» **What the exercise asks**: Return the stretch of the article on the Love and Rage federation from "A new wave of" through "Anarchist Federation (L&R).", copied word for word.

» **Reading passage**:
Nine Years Of The Love And Rage Revolutionary Anarchist Federation

Nine Years of the Love and Rage Revolutionary Anarchist Federation
by Wayne Price

[Northeastern Anarchist #3 Fall 2001]

A new wave of radicalization is spreading around the world.
Federations of anarchists are being organized in the U.S and
Canada, and in other countries. The “platformist” current within
international anarchism, with its emphasis on the need for anarchists
to organize themselves, is having worldwide effects. In these
conditions, it is not surprising that there should be an interest in the
last major attempt to build an anarchist federation in North America:
the Love and Rage Revolutionary Anarchist Federation (L&R).
Founded in 1989, it lasted to 1998, almost ten years, with branches
in Mexico (Amor y Rabia) and in English-speaking Canada.

It came out of a very amorphous anarchist movement, whose
main continental organization had been almost yearly “gatherings”.
In various cities around the U.S. and Canada, anarchists would get
together, attend workshops, talk with each other, eat vegetarian food,
play together, engage in “pagan rites”, and then go home. Decisions
were not made and lasting structures were not set up.

In this milieu, a minority began to call for the establishment of a
continental anarchist newspaper. There were, of course, already a
small number of anarchist periodicals, each expressing the views of
the individual or small group which put it out. The idea was for a
newspaper which reflected the views of a continental body of
supporters, who existed to participate in putting it out and distributing
it. The supporters of the “newspaper project” soon realized that this
implied some sort of organization.

People of various backgrounds and anarchist persuasions met to
establish the Love and Rage Federation. A key role was played by a
group from Minneapolis, Minnesota, calling itself the Revolutionary
Anarchist Bowling League (RABL or “rabble”). Another group came
from the former Revolutionary Socialist League (RSL). This was a
group which had evolved from Trotskyism to anarchism. The RSL (of
which I was a member) had never regarded the state-capitalist
Soviet Union as a “degenerated workers” State, as did orthodox
Trotskyism. It had interpreted Marxist orthodoxy in the most
libertarian manner possible, such as emphasizing Marx’s writings on
the Paris Commune, or Lenin’s State and Revolution. When this
became impossible to continue, it moved toward anarchism. The
RSL officially dissolved at the time of the founding of Love and Rage;
most ex-members leaving politics. Some of us became involved in
the setting up of the L&R and its newspaper, which was also called
‘Love and Rag!
e’.

Love and Rage was distinguished from most of the anarchist
movement in a few important ways. First, obviously, was the very
idea that anarchists should form an organization, and, related to that,
should put out a newspaper. These concepts were vigorously, not to
say viciously, denounced by many in the anarchist movement. A
relatively prominent anarcho-syndicalist came to the founding
meeting only to denounce the very idea of founding an organization.
The anarcho-primitivist Fifth Estate denounced L&R from the
beginning. Many others agreed that it was wrong of anarchists to
form organizations, or at least to form organizations beyond the local
level. There was a widespread suspicion that the ex-members of the
ex-RSL were really doing a Trotskyist ‘entry’, worming their way into
the anarchist movement in order to emerge with a new and larger
Leninist party. Considering the course of events, this was quite
ironic. However, the issue of organization was never quite settled.

» **Material supplied**:

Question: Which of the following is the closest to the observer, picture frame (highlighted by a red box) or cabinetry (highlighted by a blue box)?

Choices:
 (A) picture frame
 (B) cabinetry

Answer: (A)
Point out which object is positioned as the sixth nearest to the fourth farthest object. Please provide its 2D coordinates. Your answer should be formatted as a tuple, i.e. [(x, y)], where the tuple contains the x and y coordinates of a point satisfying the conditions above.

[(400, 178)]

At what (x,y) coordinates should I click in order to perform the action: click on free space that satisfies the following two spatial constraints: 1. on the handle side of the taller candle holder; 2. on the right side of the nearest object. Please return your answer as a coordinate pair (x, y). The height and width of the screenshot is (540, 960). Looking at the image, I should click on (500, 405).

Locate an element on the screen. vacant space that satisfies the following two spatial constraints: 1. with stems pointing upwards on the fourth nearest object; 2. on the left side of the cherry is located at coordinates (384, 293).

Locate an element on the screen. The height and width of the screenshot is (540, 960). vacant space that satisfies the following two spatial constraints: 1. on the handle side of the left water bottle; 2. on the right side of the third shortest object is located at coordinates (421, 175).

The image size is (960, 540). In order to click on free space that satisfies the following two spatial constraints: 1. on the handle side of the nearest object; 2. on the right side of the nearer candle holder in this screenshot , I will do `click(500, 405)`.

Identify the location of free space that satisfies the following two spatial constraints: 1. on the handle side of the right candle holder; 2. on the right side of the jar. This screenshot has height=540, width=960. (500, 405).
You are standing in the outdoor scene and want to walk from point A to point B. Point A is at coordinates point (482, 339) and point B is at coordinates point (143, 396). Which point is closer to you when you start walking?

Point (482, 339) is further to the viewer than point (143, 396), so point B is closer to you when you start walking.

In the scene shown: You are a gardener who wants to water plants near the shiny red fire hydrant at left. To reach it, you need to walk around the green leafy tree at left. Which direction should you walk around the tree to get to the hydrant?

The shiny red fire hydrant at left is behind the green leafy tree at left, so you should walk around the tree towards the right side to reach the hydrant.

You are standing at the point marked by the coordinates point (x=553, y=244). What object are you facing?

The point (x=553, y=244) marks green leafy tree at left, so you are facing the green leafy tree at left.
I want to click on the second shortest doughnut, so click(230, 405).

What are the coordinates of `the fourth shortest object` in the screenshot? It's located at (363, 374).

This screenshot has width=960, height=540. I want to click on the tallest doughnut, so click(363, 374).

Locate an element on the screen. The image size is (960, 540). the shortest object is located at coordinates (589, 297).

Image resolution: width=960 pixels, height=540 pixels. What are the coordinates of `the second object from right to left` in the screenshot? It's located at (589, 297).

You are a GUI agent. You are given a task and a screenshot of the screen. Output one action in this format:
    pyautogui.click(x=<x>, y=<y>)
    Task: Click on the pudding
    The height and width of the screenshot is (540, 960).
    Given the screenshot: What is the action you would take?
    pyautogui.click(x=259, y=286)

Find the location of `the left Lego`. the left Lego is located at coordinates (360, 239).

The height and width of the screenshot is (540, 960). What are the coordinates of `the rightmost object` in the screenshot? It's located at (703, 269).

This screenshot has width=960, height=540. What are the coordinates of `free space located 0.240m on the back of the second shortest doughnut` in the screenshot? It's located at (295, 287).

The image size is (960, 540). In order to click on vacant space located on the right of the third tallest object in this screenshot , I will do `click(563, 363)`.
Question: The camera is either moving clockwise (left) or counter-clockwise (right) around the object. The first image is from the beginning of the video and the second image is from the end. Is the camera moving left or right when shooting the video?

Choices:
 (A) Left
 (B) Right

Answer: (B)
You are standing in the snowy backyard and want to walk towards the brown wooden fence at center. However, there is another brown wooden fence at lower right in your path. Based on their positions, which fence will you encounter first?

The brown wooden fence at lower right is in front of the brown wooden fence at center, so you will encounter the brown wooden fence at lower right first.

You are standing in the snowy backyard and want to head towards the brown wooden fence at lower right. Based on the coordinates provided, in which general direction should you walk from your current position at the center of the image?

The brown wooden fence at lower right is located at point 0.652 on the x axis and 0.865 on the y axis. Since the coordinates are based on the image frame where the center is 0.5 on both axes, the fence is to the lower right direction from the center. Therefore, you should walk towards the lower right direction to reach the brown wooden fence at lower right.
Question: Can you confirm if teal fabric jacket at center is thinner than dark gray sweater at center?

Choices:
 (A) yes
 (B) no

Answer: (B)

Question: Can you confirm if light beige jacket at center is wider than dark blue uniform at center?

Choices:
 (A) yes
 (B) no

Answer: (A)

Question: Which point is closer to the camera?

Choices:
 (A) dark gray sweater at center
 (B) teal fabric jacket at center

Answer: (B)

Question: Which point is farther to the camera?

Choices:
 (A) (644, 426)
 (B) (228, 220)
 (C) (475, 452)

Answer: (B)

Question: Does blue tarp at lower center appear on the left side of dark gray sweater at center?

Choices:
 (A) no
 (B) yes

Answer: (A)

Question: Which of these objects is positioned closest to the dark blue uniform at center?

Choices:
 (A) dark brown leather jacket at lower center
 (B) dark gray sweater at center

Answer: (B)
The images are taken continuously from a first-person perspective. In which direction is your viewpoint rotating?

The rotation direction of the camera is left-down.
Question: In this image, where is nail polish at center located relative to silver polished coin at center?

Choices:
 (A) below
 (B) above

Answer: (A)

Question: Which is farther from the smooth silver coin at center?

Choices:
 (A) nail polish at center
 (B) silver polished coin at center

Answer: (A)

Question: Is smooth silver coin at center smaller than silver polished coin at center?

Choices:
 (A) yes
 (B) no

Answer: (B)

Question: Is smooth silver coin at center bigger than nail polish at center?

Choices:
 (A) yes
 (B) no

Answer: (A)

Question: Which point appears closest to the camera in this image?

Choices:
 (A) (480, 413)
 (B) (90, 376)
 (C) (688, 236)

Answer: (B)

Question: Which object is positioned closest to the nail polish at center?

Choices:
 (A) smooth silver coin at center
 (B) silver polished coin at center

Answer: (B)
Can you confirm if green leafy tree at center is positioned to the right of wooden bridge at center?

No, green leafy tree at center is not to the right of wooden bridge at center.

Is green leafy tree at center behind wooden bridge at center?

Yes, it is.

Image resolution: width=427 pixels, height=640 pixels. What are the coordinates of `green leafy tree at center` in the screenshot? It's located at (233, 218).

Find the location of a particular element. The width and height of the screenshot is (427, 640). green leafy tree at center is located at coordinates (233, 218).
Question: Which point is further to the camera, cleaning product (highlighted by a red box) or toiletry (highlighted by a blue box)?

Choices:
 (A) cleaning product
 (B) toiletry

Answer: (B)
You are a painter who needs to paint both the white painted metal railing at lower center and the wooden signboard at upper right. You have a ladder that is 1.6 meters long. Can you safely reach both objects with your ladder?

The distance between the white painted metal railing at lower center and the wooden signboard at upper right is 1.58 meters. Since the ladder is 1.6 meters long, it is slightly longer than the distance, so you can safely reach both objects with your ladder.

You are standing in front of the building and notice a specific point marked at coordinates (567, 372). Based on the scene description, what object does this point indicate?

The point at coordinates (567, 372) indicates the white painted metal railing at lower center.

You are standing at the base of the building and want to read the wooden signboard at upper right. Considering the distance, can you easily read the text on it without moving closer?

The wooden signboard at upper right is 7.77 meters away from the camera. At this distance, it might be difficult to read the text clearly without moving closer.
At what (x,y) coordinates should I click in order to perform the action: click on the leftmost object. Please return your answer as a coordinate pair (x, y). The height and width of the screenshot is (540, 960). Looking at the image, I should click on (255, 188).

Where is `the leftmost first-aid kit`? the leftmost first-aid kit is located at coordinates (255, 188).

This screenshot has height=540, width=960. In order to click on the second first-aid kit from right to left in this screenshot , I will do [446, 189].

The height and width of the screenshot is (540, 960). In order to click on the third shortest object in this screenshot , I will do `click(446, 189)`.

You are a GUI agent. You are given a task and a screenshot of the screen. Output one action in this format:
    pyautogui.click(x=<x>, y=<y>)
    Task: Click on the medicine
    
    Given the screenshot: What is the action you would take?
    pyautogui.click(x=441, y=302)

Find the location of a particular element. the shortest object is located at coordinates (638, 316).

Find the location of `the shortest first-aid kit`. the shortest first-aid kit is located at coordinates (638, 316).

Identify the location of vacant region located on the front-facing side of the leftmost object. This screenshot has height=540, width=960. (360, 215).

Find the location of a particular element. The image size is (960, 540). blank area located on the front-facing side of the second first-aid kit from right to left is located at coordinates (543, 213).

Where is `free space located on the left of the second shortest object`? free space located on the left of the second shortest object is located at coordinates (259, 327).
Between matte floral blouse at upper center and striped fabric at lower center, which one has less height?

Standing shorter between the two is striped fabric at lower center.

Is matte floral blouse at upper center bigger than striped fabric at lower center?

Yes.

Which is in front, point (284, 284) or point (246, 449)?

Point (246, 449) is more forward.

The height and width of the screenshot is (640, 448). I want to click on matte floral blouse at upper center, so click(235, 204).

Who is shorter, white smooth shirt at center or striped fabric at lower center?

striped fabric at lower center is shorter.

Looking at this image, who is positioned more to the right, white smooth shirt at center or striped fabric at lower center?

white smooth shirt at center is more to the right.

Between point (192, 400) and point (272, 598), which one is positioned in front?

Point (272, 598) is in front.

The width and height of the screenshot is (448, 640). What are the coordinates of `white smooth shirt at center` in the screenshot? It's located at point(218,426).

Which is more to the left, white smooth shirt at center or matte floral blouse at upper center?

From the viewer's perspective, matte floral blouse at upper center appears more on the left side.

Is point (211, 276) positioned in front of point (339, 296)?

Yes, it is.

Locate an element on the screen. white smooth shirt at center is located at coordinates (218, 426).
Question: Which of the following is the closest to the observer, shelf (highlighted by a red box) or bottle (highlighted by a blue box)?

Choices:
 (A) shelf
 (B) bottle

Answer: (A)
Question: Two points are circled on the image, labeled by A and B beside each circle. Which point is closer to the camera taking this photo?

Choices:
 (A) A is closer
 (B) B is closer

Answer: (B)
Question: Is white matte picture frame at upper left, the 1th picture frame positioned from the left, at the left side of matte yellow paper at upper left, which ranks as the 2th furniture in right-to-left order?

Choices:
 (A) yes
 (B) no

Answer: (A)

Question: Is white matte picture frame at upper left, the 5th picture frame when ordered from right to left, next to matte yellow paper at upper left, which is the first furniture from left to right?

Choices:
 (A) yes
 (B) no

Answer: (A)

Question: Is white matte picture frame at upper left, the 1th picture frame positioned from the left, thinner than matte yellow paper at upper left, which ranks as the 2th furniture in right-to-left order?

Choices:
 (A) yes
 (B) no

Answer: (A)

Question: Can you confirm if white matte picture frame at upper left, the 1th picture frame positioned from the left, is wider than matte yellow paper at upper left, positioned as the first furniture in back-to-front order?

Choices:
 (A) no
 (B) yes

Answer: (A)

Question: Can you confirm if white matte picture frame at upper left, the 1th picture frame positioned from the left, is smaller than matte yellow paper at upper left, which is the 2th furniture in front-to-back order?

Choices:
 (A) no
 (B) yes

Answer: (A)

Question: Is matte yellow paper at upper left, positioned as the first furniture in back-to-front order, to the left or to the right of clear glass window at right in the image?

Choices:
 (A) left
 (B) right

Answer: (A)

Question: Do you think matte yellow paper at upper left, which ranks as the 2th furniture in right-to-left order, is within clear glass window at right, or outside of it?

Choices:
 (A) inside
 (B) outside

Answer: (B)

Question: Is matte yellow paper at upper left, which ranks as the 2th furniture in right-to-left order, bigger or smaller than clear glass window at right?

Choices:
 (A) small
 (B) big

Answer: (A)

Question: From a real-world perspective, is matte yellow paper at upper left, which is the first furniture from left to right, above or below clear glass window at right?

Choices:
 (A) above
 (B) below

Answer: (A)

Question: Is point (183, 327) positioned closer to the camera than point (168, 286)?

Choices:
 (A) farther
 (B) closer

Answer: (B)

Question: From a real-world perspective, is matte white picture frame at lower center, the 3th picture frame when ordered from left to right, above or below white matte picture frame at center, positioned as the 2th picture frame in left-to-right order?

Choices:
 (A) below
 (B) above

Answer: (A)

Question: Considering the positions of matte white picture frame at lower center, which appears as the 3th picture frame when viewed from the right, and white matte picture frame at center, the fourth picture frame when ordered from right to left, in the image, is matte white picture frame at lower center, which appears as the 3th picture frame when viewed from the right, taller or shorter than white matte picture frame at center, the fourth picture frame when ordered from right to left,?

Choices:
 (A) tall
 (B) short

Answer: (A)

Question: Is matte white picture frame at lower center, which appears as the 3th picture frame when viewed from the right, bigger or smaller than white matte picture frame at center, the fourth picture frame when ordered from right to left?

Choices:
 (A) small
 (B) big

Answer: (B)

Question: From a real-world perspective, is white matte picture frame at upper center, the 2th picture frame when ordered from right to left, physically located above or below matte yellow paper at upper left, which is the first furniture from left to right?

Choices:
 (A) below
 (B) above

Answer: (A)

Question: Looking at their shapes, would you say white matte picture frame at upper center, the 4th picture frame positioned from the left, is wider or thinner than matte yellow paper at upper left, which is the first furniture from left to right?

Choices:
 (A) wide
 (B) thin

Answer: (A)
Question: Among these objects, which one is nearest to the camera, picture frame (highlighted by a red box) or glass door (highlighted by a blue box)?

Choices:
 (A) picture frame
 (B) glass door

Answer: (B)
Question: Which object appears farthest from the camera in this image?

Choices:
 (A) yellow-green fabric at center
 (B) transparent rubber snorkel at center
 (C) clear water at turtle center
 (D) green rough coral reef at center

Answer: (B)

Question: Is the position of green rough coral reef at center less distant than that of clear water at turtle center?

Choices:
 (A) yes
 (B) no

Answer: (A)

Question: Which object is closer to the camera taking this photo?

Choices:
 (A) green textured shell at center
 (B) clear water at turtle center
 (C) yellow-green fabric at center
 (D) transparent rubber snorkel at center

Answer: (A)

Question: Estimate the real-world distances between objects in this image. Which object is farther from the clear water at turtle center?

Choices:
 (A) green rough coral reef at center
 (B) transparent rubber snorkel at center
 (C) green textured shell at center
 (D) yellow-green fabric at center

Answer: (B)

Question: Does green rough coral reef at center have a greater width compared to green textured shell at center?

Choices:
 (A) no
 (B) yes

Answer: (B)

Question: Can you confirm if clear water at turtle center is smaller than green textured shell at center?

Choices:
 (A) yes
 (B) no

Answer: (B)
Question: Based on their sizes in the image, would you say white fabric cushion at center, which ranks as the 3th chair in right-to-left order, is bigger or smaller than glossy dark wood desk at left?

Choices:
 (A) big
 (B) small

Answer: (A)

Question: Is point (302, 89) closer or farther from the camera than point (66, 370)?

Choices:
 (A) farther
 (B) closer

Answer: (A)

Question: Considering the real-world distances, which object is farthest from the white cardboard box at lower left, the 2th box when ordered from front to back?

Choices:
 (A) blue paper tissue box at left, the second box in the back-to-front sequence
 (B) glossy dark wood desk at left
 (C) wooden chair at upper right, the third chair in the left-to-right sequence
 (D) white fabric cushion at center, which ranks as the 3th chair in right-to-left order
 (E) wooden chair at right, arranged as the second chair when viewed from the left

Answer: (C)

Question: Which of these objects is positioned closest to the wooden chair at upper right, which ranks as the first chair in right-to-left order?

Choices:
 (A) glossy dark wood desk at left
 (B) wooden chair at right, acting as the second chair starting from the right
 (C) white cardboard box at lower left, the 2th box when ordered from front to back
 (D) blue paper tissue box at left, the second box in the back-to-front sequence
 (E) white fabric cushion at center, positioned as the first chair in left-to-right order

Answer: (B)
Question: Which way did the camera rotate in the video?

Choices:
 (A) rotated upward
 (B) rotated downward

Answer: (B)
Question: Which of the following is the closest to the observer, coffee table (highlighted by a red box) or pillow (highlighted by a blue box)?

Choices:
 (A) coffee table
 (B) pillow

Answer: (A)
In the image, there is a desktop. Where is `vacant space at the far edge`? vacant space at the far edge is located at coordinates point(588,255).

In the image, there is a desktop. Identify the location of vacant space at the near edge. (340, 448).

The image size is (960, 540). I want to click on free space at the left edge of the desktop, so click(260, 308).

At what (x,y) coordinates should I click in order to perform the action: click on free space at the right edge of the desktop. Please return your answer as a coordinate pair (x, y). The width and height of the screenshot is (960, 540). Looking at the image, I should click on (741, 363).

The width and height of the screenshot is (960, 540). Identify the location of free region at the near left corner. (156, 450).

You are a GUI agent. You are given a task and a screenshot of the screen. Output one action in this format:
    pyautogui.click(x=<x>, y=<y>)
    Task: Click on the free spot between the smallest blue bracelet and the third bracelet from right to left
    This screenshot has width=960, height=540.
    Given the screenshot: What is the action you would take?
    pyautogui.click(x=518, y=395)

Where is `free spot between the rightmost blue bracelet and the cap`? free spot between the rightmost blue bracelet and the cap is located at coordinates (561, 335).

» **Correct response**:
A new wave of radicalization is spreading around the world.
Federations of anarchists are being organized in the U.S and
Canada, and in other countries. The “platformist” current within
international anarchism, with its emphasis on the need for anarchists
to organize themselves, is having worldwide effects. In these
conditions, it is not surprising that there should be an interest in the
last major attempt to build an anarchist federation in North America:
the Love and Rage Revolutionary Anarchist Federation (L&R).